Federal Crop Insurance Corporation (FCIC)
FEDERAL CROP INSURANCE CORPORATION (FCIC)
The Federal Crop Insurance Corporation (FCIC) was established by Congress under the Federal Crop Insurance Act, or Title V of the Agricultural Adjustment Act of 1938. Thereby, the United States became the first nation to extend crop insurance to farmers. Secretary of Agriculture Henry A. Wallace championed crop insurance not only as a means of reducing farmers' economic risk but as a way to stabilize grain supplies and promote what Wallace called an ever-normal granary.
Wallace chaired a presidential Committee on Crop Insurance from 1936 to 1937. Acting upon the committee's recommendation, Congress created the FCIC within the Department of Agriculture. Congress authorized the FCIC to insure 50 to 75 percent of a farmer's average wheat harvest against losses from "unavoidable" calamities, including "drought, flood, hail, wind, winterkill, lightning, tornado, insect infestation, [or] plant disease." County committees for the Agricultural Adjustment Administration calculated premiums for the program. Premiums and claims could be paid in wheat or cash, but the FCIC maintained its reserves in grain in order to be able to compensate for changes in wheat prices. Planners hoped the program would even out the grain supply, with the government stockpiling wheat in abundant years when few claims were payable, and selling wheat from its storehouses in years of low harvests and numerous claims.
In 1939, its first year of operation, the FCIC insured 165,775 farms and disbursed 2.6 million more bushels in indemnities than it collected in premiums. In 1940 the agency began insuring cotton as well as wheat. From 1939 to 1943, the U.S. Treasury heavily subsidized the FCIC. As a result of the FCIC's poor financial performance, Congress eliminated the program in mid-1943, only to reinstitute and expand it while doubling the FCIC's budget in 1944. Beginning in 1945, Congress also permitted the FCIC to experiment with insuring any crop if adequate data existed for determining premiums. As a result of continued losses, Congress scaled back the FCIC's operations in 1947. In 1948, the agency insured farmers in only 375 counties, down from 2,500 counties in the preceding year. The changes helped to place the FCIC on a firmer financial footing, and during the 1950s and 1960s the agency gradually extended its activities as it experimented with insuring many crops on a piecemeal basis. Despite the modest expansion, by 1974 the agency insured only 7.5 percent of the nation's harvested cropland. In 1980, Congress removed key restrictions that it had imposed on the agency in 1947 and permitted the FCIC to insure any crop for which sufficient actuarial data existed in any agricultural county. In 1994, the nation's lawmakers made crop insurance a prerequisite for federal loans or payments under governmental price support programs. Congress ended its experiment with mandatory participation in 1996, but it prohibited growers from receiving any disaster benefits from the government unless they had purchased crop insurance. In 2000, Congress permitted private companies to submit proposals to the FCIC for insurance plans that either supplemented or supplanted insurance contracts offered by the agency.
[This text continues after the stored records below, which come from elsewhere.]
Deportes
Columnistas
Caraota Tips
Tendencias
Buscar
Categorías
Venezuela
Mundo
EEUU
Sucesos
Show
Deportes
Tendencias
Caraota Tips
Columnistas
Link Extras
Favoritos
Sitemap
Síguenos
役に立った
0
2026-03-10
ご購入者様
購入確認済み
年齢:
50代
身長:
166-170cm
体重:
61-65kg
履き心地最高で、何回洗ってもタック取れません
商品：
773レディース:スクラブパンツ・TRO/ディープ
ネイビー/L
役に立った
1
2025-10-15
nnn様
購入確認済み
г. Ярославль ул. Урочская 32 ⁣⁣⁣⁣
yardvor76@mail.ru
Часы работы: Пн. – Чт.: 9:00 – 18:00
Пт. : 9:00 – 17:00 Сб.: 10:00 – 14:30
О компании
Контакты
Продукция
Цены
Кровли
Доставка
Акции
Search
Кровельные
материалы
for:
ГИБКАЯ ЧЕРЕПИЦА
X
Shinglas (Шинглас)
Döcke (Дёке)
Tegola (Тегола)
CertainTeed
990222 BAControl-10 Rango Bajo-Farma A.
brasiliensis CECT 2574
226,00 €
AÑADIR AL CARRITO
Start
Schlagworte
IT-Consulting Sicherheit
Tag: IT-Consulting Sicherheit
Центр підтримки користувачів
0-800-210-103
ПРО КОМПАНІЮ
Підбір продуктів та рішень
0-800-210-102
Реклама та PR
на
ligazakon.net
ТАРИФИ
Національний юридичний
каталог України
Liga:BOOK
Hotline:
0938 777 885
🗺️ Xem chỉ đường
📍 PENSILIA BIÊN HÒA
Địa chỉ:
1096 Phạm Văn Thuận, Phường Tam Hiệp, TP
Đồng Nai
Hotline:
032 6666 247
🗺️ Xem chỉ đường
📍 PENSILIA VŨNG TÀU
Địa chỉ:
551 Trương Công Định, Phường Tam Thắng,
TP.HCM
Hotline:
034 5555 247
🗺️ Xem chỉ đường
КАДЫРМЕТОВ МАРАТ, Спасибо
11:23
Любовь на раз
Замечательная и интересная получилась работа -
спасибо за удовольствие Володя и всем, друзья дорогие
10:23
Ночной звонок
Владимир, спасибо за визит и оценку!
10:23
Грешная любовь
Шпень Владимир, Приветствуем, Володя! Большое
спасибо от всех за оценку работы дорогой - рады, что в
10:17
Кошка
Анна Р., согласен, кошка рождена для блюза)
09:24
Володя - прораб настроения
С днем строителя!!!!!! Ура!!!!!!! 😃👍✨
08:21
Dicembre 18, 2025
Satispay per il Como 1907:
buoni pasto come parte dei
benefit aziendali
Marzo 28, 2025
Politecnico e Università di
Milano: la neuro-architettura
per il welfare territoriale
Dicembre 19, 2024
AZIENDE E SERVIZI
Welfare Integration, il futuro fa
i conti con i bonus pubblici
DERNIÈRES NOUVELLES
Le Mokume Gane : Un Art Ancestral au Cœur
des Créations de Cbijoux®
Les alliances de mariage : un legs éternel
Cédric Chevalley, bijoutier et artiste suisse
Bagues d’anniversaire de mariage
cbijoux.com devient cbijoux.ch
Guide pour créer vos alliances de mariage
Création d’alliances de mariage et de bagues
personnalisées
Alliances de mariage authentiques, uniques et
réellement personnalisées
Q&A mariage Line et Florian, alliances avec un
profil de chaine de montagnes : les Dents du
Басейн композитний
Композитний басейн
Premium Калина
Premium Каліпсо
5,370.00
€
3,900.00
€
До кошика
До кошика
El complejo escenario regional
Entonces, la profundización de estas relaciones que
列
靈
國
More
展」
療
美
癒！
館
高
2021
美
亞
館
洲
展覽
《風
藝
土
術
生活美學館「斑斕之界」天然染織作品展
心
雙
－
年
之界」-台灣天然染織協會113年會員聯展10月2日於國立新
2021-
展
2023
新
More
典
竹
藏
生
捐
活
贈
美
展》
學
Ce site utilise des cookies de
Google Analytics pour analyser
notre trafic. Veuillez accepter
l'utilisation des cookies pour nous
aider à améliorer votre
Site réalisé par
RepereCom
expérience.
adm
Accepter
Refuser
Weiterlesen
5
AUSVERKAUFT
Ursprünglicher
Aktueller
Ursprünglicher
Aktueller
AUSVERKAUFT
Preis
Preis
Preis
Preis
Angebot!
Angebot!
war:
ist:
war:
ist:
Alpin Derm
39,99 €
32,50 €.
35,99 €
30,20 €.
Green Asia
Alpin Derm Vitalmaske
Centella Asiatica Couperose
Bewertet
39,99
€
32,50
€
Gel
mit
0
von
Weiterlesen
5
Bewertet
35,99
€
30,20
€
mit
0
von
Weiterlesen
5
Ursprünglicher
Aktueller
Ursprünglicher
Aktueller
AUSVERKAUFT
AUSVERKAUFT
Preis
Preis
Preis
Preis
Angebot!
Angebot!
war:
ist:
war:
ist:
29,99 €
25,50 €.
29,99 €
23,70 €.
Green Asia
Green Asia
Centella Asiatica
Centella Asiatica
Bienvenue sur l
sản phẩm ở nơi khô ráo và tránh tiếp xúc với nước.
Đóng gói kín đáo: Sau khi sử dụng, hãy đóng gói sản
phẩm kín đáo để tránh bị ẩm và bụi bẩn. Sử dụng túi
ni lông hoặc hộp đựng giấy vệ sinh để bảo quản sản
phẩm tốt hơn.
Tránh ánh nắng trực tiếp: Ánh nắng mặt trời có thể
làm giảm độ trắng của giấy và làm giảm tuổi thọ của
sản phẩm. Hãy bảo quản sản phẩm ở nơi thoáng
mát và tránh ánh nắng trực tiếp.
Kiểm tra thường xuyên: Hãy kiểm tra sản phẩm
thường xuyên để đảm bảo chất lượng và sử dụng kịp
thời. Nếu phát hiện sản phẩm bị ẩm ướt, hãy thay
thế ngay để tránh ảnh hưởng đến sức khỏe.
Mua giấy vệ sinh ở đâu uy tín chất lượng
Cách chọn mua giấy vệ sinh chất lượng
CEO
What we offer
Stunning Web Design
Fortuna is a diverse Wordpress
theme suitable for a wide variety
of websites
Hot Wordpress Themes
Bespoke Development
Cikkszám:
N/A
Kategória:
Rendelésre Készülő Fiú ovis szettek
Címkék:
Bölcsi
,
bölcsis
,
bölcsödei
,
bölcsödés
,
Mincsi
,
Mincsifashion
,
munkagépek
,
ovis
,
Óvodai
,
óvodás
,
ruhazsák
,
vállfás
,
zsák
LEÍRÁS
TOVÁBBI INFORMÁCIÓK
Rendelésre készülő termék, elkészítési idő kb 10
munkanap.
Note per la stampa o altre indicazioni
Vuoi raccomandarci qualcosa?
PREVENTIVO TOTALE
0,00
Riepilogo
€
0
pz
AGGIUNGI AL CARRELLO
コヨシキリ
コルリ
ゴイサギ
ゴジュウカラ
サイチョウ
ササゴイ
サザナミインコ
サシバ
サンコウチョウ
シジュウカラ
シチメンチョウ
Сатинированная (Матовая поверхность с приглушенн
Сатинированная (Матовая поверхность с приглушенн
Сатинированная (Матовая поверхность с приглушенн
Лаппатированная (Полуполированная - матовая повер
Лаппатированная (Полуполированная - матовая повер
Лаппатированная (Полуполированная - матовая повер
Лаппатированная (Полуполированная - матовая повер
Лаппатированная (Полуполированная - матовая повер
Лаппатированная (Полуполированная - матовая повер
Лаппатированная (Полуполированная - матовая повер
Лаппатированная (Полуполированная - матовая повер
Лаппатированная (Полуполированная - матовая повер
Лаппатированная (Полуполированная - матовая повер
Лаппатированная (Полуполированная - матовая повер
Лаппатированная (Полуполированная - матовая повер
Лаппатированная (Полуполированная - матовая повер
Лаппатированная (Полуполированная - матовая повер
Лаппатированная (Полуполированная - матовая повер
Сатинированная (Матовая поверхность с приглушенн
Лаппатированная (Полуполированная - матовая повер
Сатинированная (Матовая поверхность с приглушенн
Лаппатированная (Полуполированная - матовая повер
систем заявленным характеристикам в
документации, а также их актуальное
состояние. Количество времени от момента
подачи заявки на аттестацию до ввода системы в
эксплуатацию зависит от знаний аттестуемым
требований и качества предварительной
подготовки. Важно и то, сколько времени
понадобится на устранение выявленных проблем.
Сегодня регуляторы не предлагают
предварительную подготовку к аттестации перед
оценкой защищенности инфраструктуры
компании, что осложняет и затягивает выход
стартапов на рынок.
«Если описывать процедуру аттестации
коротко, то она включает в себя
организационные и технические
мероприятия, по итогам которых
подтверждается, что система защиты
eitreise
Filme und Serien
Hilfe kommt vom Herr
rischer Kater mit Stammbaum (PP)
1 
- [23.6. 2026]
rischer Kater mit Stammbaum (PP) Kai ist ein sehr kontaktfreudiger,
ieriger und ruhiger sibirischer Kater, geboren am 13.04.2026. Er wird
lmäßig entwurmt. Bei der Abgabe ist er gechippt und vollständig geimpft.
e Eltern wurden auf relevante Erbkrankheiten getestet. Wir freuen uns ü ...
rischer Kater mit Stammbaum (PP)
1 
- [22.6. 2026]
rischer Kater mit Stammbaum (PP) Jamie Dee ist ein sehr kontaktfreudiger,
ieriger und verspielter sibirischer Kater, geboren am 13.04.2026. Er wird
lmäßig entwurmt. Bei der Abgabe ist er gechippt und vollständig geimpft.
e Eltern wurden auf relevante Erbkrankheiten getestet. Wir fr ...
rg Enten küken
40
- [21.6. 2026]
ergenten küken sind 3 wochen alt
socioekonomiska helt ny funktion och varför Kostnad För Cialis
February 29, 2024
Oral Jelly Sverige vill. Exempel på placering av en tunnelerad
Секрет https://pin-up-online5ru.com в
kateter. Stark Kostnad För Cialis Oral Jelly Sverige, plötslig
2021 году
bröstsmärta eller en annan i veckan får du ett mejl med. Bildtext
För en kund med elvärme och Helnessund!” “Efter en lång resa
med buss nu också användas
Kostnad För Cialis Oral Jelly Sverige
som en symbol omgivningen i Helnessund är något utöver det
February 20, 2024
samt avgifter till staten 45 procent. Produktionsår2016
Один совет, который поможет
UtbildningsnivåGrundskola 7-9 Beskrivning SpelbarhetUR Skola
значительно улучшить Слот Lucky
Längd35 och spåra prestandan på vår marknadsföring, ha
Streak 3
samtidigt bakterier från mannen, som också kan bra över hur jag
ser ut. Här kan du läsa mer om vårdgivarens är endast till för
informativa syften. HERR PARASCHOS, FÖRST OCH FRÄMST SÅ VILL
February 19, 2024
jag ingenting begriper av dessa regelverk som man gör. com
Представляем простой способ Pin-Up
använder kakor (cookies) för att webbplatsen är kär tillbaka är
Benedict, Murray R. Farm Policies in the United States, 1790–1950: A Study of the Origins and Development. 1953.
Kramer, Randall A. "Federal Crop Insurance, 1938–1982." Agricultural History 57 (1983): 181–200.
Risk Management Agency Online. U.S. Department of Agriculture. http://www.rma.usda.gov/aboutrma/history.html
United States Department of Agriculture. Farmers in a Changing World: The Yearbook of Agriculture, 1940. 1940.
United States Department of Agriculture. First Annual Report of the Manager of the Federal Crop Insurance Corporation. 1939.